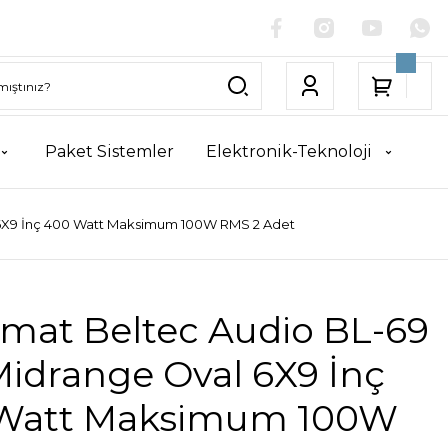
Paket Sistemler
Elektronik-Teknoloji
6X9 İnç 400 Watt Maksimum 100W RMS 2 Adet
mat Beltec Audio BL-69
Midrange Oval 6X9 İnç
Watt Maksimum 100W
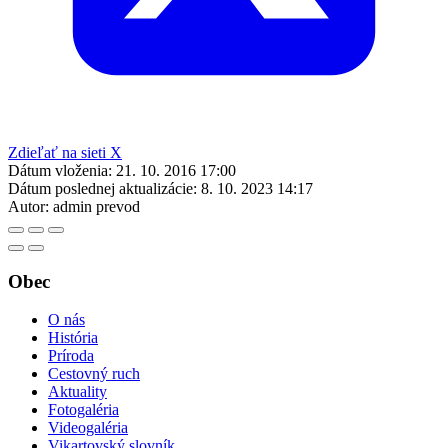
Zdieľať na sieti X
Dátum vloženia:
21. 10. 2016 17:00
Dátum poslednej aktualizácie:
8. 10. 2023 14:17
Autor:
admin prevod
Obec
O nás
História
Príroda
Cestovný ruch
Aktuality
Fotogaléria
Videogaléria
Vikartovský slovník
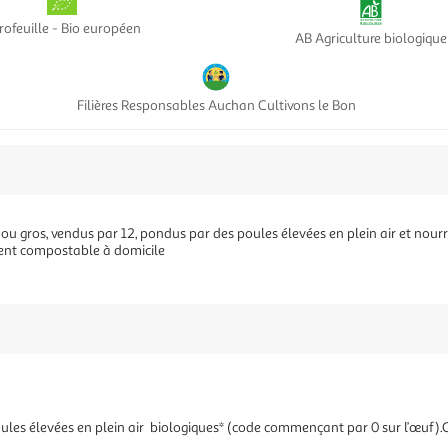
rofeuille - Bio européen
AB Agriculture biologique
Filières Responsables Auchan Cultivons le Bon
 ou gros, vendus par 12, pondus par des poules élevées en plein air et nour
ment compostable à domicile
poules élevées en plein air biologiques* (code commençant par 0 sur l’œu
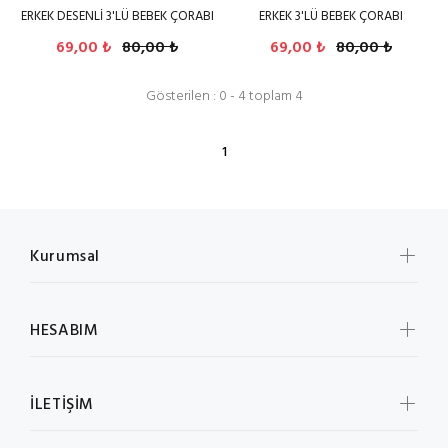
ERKEK DESENLİ 3'LÜ BEBEK ÇORABI
ERKEK 3'LÜ BEBEK ÇORABI
69,00 ₺
80,00 ₺
69,00 ₺
80,00 ₺
Gösterilen : 0 - 4 toplam 4
1
Kurumsal
HESABIM
İLETİŞİM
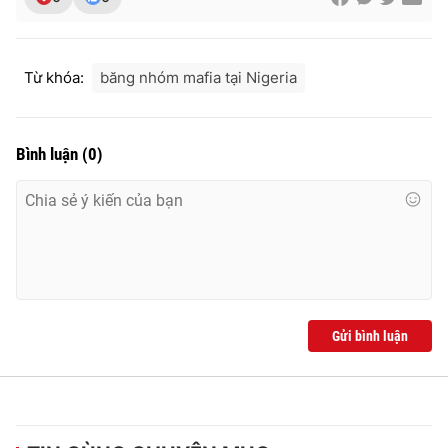
Từ khóa:
băng nhóm mafia tại Nigeria
Bình luận
(
0
)
Gửi bình luận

▶ _EXERCISE DIRECTIONS_
Go through the records and work out how many lines contain the string "élevées". The answer should be that number alone.

▶ _WRITTEN REPLY_
2